Il ricorso era stato proposto dal vincitore di un concorso a premi nel quale era stata messa in palio un’auto sportiva di valore rilevante (Euro 54.500,00), mai consegnata dal soggetto promotore. La richiesta di ottenere dal MiSE l’incameramento della cauzione di importo pari al valore del premio era stata respinta sia dal Tribunale di Roma sia dalla Corte d’Appello, sul presupposto che il Ministero fosse estraneo “al rapporto negoziale tra il vincitore della lotteria ed il promittente”, pertanto il vincitore avrebbe dovuto “agire nei confronti del promotore del concorso a premi in forza del rapporto obbligatorio esistente tra le parti”. Secondo tale lettura, la cauzione rivestirebbe quindi una mera funzione di “tutela della pubblica fede e garanzia della serietà del concorso a premi e quindi lo scopo di sanzionare con il suo incameramento il trasgressore per la violazione degli interessi collettivi che lo Stato rappresenta”.
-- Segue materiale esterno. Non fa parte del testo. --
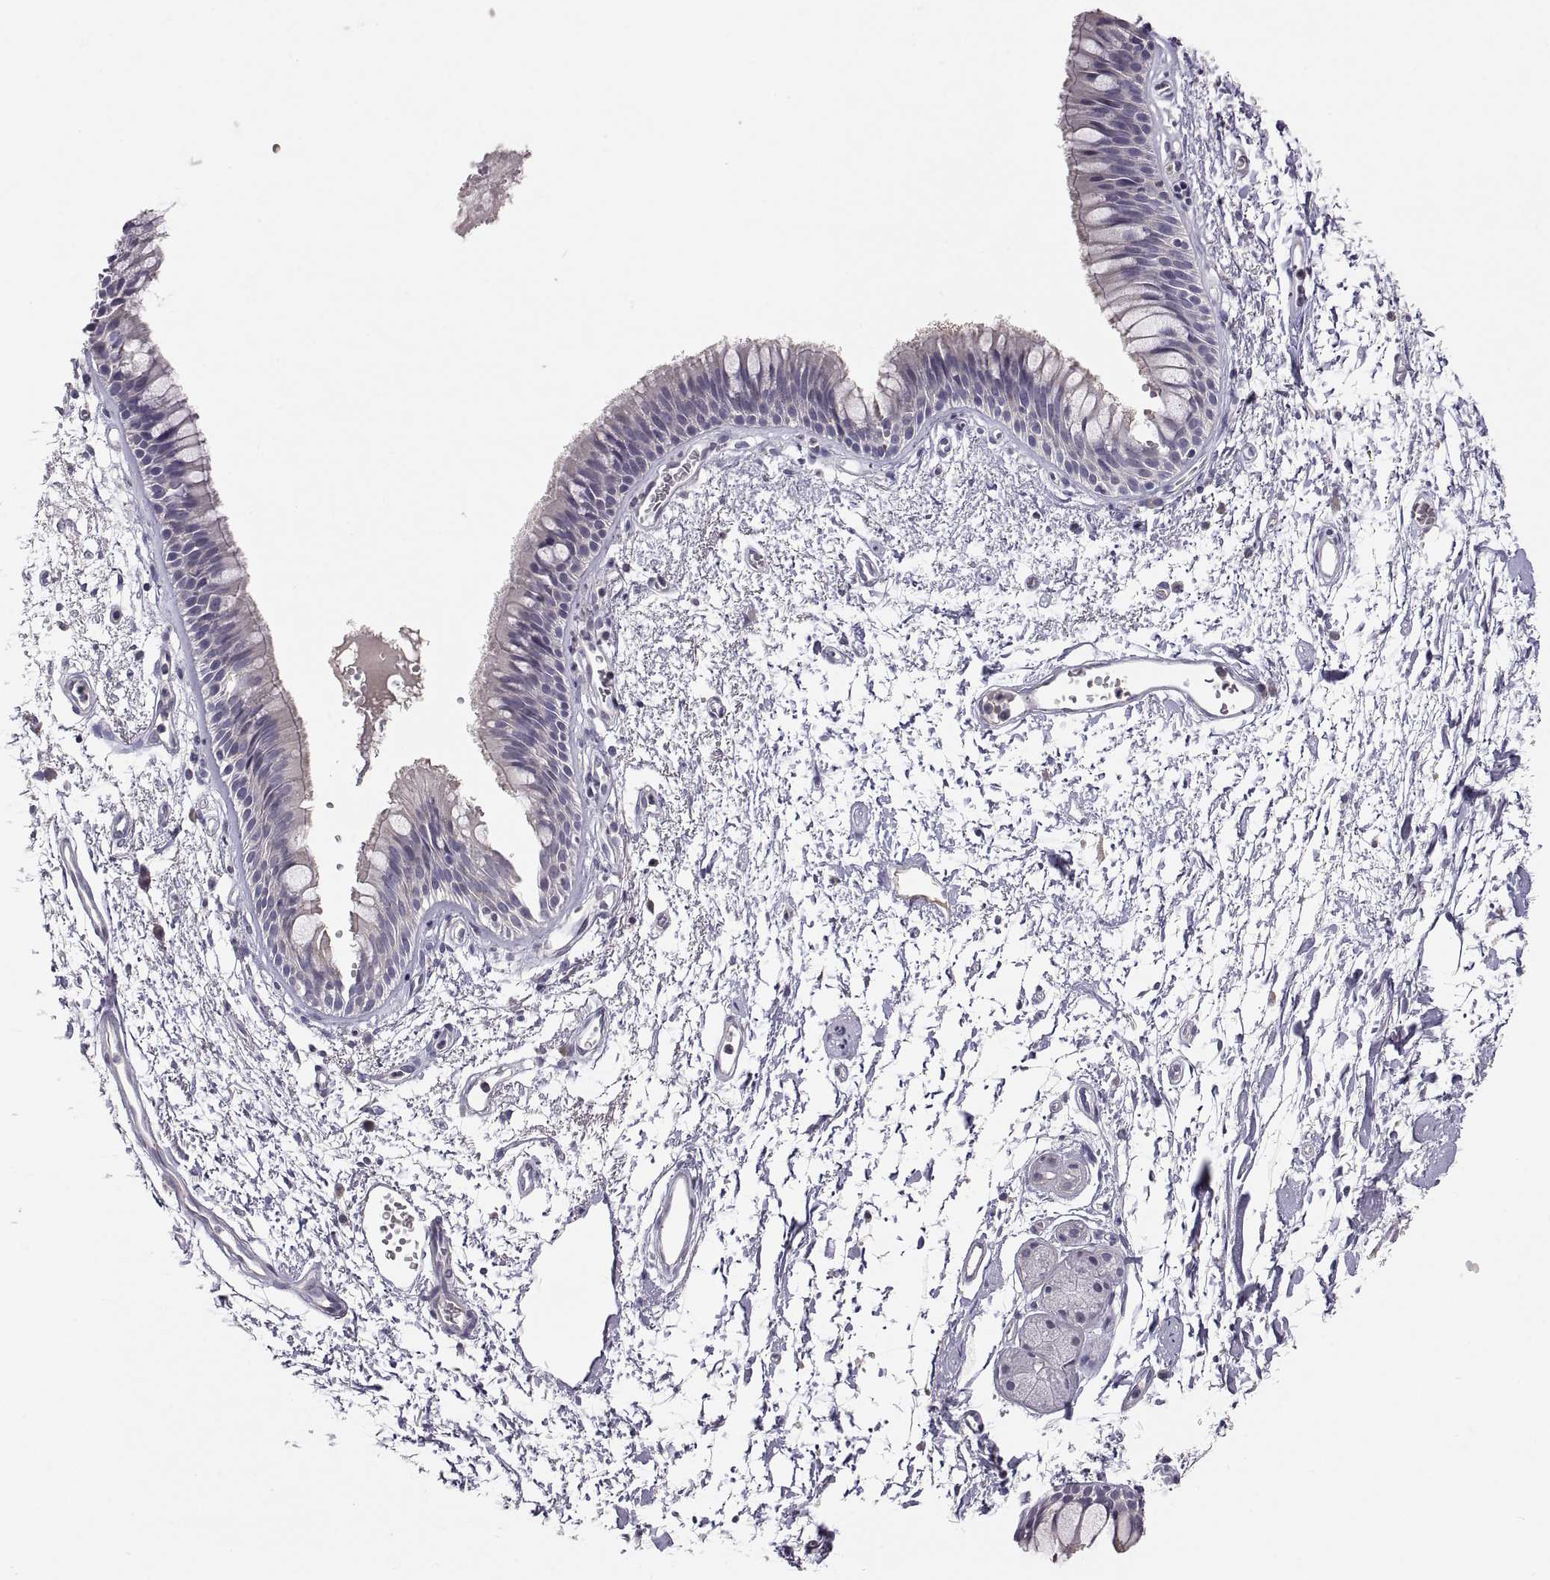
{"staining": {"intensity": "negative", "quantity": "none", "location": "none"}, "tissue": "bronchus", "cell_type": "Respiratory epithelial cells", "image_type": "normal", "snomed": [{"axis": "morphology", "description": "Normal tissue, NOS"}, {"axis": "topography", "description": "Cartilage tissue"}, {"axis": "topography", "description": "Bronchus"}], "caption": "An immunohistochemistry (IHC) histopathology image of normal bronchus is shown. There is no staining in respiratory epithelial cells of bronchus.", "gene": "PAX2", "patient": {"sex": "male", "age": 66}}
Accogliendo il ricorso del vincitore del concorso, la Corte di Cassazione ha ritenuto errato l’orientamento seguito dai Giudici del merito, fondato su un risalente precedente (Cass. civ., Sez. Unite, n. 2600 del 29/04/1981) riferito ad un diverso quadro normativo (antecedente al DPR 430/2001).

Dopo aver ricordato che, dal punto di vista letterale, l’art. 7 del DPR 430/2001 dispone che la cauzione sia prestata “al fine di garantire l’effettiva corresponsione dei premi promessi”, la Corte ha ritenuto che tale effettiva corresponsione non possa che essere realizzata “con il versamento della cauzione all’avente diritto vincitore del concorso a premi”. Sarebbe infatti errato ritenere che la cauzione presenti una funzione meramente sanzionatoria anche poiché, anche a livello sistematico, le sanzioni a carico del soggetto promotore sono disciplinate in un diverso ambito del decreto.
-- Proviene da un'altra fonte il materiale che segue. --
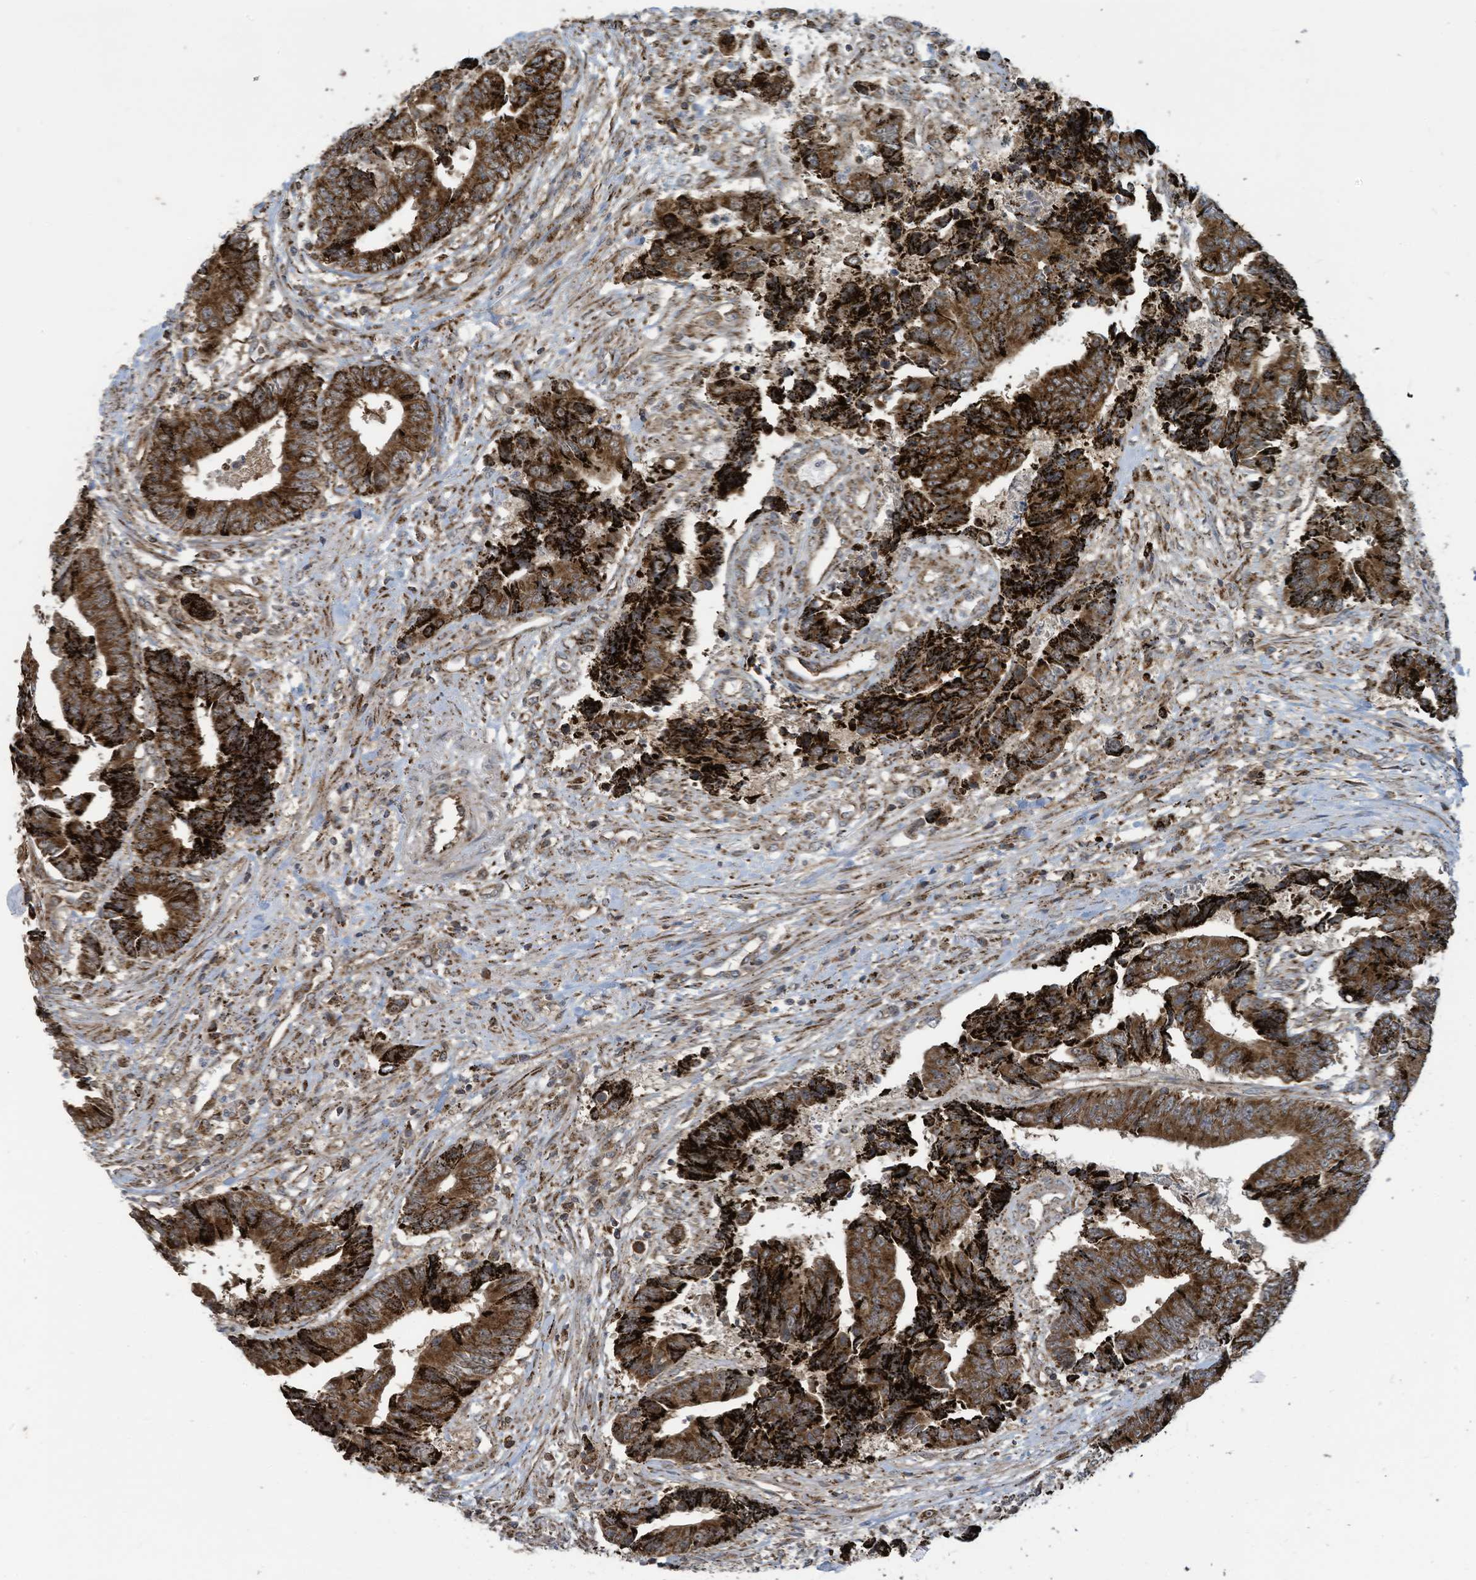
{"staining": {"intensity": "strong", "quantity": ">75%", "location": "cytoplasmic/membranous"}, "tissue": "colorectal cancer", "cell_type": "Tumor cells", "image_type": "cancer", "snomed": [{"axis": "morphology", "description": "Adenocarcinoma, NOS"}, {"axis": "topography", "description": "Rectum"}], "caption": "Immunohistochemistry (DAB (3,3'-diaminobenzidine)) staining of human colorectal adenocarcinoma displays strong cytoplasmic/membranous protein positivity in about >75% of tumor cells. (Stains: DAB (3,3'-diaminobenzidine) in brown, nuclei in blue, Microscopy: brightfield microscopy at high magnification).", "gene": "COX10", "patient": {"sex": "male", "age": 84}}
Il meccanismo di tutela dei partecipanti prevede pertanto che, prima dell’inizio e durante lo svolgimento del concorso, la cauzione sia versata al Ministero con la specifica finalità di garantire la corresponsione del premio: una volta individuato il vincitore, in caso di mancata consegna del premio nei termini di legge, a quest’ultimo dovrà essere versata la somma precedentemente incamerata dal MiSE.